PREFIRO AS QUARTAS-FEIRAS
Mariazinha Cremasco

Gosto muito das quartas-feiras. Meu pai dizia que era o dia melhor da semana. Era o meio, a metade. Faltava pouco para o descanso do domingo. Mas não era por isso que eu gostava das quartas. Quarta-feira para mim era sinônimo de diversão, descontração. Quando menino, ia com meu pai jogar dominó. Ficava olhando e escutando os "causos" que contavam. Adolescente, era eu quem jogava minhas peladas. Namorava às terças, quintas e sábados, jogava futebol às quartas e os outros dias eram reservados para dormir cedo. Casado, mantive o hábito. Sempre fazia algo com amigos nesse dia da semana. Ora baralho, ora dominó, ora conversa fiada. Prosa da boa. Café quente ou pinguinha no frio, refresco no calor. Era muito bom. A mulher reclamava, "assim não é possível, Gorgônio!", mas a gente ia tapeando. De quando em vez, levava as crianças comigo.

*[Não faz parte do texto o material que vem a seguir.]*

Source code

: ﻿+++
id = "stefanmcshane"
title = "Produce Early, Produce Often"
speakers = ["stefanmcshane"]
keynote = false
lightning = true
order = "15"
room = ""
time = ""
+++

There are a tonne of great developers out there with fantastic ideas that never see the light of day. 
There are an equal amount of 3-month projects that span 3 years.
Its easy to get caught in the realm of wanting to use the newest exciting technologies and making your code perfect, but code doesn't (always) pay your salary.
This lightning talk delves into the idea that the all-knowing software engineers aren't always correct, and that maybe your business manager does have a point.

Hoje, com a idade que tenho, ainda saio às quartas, mas sempre durante o dia. Costumo ir ao cinema. Às quartas o ingresso é mais barato. Assisto um ou dois filmes. Nas férias escolares, costumo levar meus netos. Saio também nos outros dias da semana quando posso, mas é das quartas que gosto. Sento no banco do shopping (preferiria sentar no banco da praça, mas minha filha acha que o shopping é mais seguro e, afinal de contas, não sou em que vivo dizendo que sou um homem moderno?) e observo as pessoas. Costumo imaginar o que cada uma carrega dentro de si. Suas alegrias, suas angústias. Se não parecesse tão estranho, eu perguntaria a elas, só para ver se acertei no pensamento. Mas as coisas andam tão esquisitas que quase nunca me permito aproximar. Tenho medo do medo que vejo nos olhos das pessoas. Não quero provocar isso. Hoje as pessoas se assustam até com crianças e velhos. Não posso criticá-las por isso. Então observo. Apenas observo, divago, construo histórias. Quase sempre com finais felizes. Muito me custa essa não-aproximação. Tenho vontade de dizer a cada uma delas que ouçam a voz que têm dentro de si. Essa vozinha que sempre pede, exige que a gente seja feliz e com a qual a gente se habitua tanto e se recusa a ouvir. A gente passa anos ouvindo essa vozinha e só muito mais tarde passa a acreditar nela. Felizmente eu ouço e obedeço a voz já há algum tempo.

Contento-me em conversar com minha filha. Ela puxou a mim: todas as quartas-feiras ela deixa o marido e os filhos em casa e sai. Vai encontrar-se com os amigos religiosamente nesse dia da semana. Vão a um bar, tomam cerveja, conversam, riem, trocam idéias. O mesmo que eu fazia. A única diferença é que ela é mulher e anos atrás as mulheres ficavam em casa. Eu, que me acho um homem moderno, jamais levei minha mulher a meus encontros de prosa. Hoje me pergunto por quê. Se eu fosse moderno de verdade, levaria. Qual é o problema? Hoje consigo ver as coisas de um modo diferente. Acho tudo normal. Quer dizer, quase tudo. Fico me policiando para não ditar regrinhas aos meus netos e para não cair na "mesmice" dos avós. Minha filha é que está certa. Cuida do marido, dos filhos, da casa e faz questão de manter seus amigos. Acho que aí reside sua sanidade. Com a vida doida que vivemos, nada como ter gente para conversar e dividir o dia-a-dia. Gosto de esperar acordado por ela. Quando sai, toda ajeitadinha, banho tomado, jantar pronto, recomendações aos filhos, beijo no marido, percebo o brilho nos seus olhos. Quando ela volta e se senta comigo para contar um pouco da sua noite, enxergo o mesmo brilho. Acho que vejo um pouco de mim nessa mulher que criei.

Sabe, qualquer dia desses, vou pedir a ela que me leve a um desses encontros. Já conheço algumas das pessoas com quem ela sai. Acho que me fará bem. Só espero que elas não se incomodem em ter um velho que não gosta de ser chamado de velho por perto, e que não usem diminutivos ao falar comigo.

Meu próximo passo é pedir a meus netos que me ensinem a usar melhor o computador.Sei um pouco e quero aprender mais. Quero descobrir essa tal de internet.